Encouraging such reciprocal ‘investment’ is vital to brands who want to build and maintain their authenticity as they become ‘mainstream’. Mainstream brands that rely on authenticity need to develop new habits to avoid becoming standardised and commoditised in their approach.
Habit 1: Turning discovery into currency
First Direct was made service part of its ‘authenticity’ – and succeeded by delivering key moments of truth which had their own social currency for their customers. In the years following the launch the constant refrain of the First Direct customer centred on the fact that they could call them whenever they wanted. This investment in 24/7 service was reciprocated many times over in word of mouth marketing and brand building by their customers.
Habit 2: Having a good memory (and mining the data)

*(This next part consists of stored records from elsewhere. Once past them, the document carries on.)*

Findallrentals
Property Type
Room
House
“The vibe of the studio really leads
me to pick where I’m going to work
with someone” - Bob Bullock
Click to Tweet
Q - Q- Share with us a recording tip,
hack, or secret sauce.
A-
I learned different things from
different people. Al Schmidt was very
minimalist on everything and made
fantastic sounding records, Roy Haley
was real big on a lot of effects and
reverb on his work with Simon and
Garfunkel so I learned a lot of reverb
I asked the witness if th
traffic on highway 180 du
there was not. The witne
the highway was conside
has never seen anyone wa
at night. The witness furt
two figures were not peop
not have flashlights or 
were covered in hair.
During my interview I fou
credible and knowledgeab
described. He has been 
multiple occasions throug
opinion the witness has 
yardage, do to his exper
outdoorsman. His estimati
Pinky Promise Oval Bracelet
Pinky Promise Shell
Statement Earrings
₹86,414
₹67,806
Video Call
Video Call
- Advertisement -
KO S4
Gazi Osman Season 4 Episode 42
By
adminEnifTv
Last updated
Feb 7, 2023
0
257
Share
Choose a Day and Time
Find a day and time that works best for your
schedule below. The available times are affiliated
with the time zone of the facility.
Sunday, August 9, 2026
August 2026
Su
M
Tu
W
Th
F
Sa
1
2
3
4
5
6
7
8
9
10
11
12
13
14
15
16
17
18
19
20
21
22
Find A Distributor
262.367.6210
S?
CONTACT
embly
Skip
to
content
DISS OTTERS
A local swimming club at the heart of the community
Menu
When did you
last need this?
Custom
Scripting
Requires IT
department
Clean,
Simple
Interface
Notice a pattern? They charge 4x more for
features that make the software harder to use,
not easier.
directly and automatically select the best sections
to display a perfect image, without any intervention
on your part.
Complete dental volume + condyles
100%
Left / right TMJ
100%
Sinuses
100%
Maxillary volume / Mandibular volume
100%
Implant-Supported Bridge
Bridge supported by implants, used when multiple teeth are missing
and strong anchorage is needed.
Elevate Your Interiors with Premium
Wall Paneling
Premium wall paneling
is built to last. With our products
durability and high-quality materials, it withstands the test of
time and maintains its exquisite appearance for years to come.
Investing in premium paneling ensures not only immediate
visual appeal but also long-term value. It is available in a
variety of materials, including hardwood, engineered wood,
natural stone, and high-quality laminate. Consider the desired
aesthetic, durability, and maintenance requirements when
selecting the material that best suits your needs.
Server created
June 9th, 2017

Starbucks relies on customisation (and its customers) to deliver the illusion of personalisation. An authentic barista will remember your drink by the third time you walk in. Customer data enables brands to tailor the experience and choice to their local customers but it is made all the more powerful when those customers feel that they have left their mark on a place – the retail equivalent of a favourite chair in the pub.
Habit 3: being generous – gifting with interest
Anthropologists know that there is no such thing as a ‘free gift’. Gifts always carry an implicit obligation of future relationship (and payback with interest to acknowledge that relationship). Brands which give away stuff that is valuable create customers who want to give something back. Financial incentives and discounts do not carry the obligation of a gift unless they are connected to the recognition of a relationship (and hence undermine value in the long term) but there are plenty of things of value which a brand can give for free which do create value in the long term.
Habit 4: Giving employees a sense of ownership and responsibility
Retail brands live in the hearts and minds of their people – but only if those people see the brand as something they have a part in creating and not just a constant constraint on what they can and can’t do.
Brands like Innocent and Leon benefit from making their employees part of the story and (mythical) history of the brand and by maintaining that connection even after they have left (and left their mark) on the brand.
Habit 5: A conversation from the ‘front of the stage’
According to the science of semiotics, it is useful to understand the brand’s relation to its audience as if it were the actor in a play. Conventional mainstream brands stand at the back of the stage where like the gods and kings of theatre, they speak over the heads of their audience. The front of the stage is where the likes of Falstaff josh and banter with the pit. Authentic brands maintain that front of stage approach even when they are crowned king of their market.
Habit 6: Shared experiences – a sense of community
Consumption is fundamentally social. Shared experiences between customers are as valuable as experiences between the customer and the brand. Brands which facilitate the creation of connections and community between their customers give customers a greater sense of ownership over what the brand means to them and greater salience by playing a role in the creation and maintenance of their social network.
Habit 7: Creating a language (but don’t forget a lexicon)
Authenticity for the mainstream consumer needs to be accessible. Any customer should feel that the language of the brand, its people and its customers should be both a rite of passage – you learn the lingo to feel part of the brand experience – but also easy and intuitive for new members to pick up and use.
Habit 8: Making fans rather than managing failures
It is a well established myth that customers who have a problem resolved are more loyal than those who have never had a problem. However, measuring the loyalty of the lucky against the apathetic majority does not create customer advocacy. Successful authentic brands don’t try to please all of the people all of the time but rather focus on making fans of their customers – as their recommendations will count far more in the long run.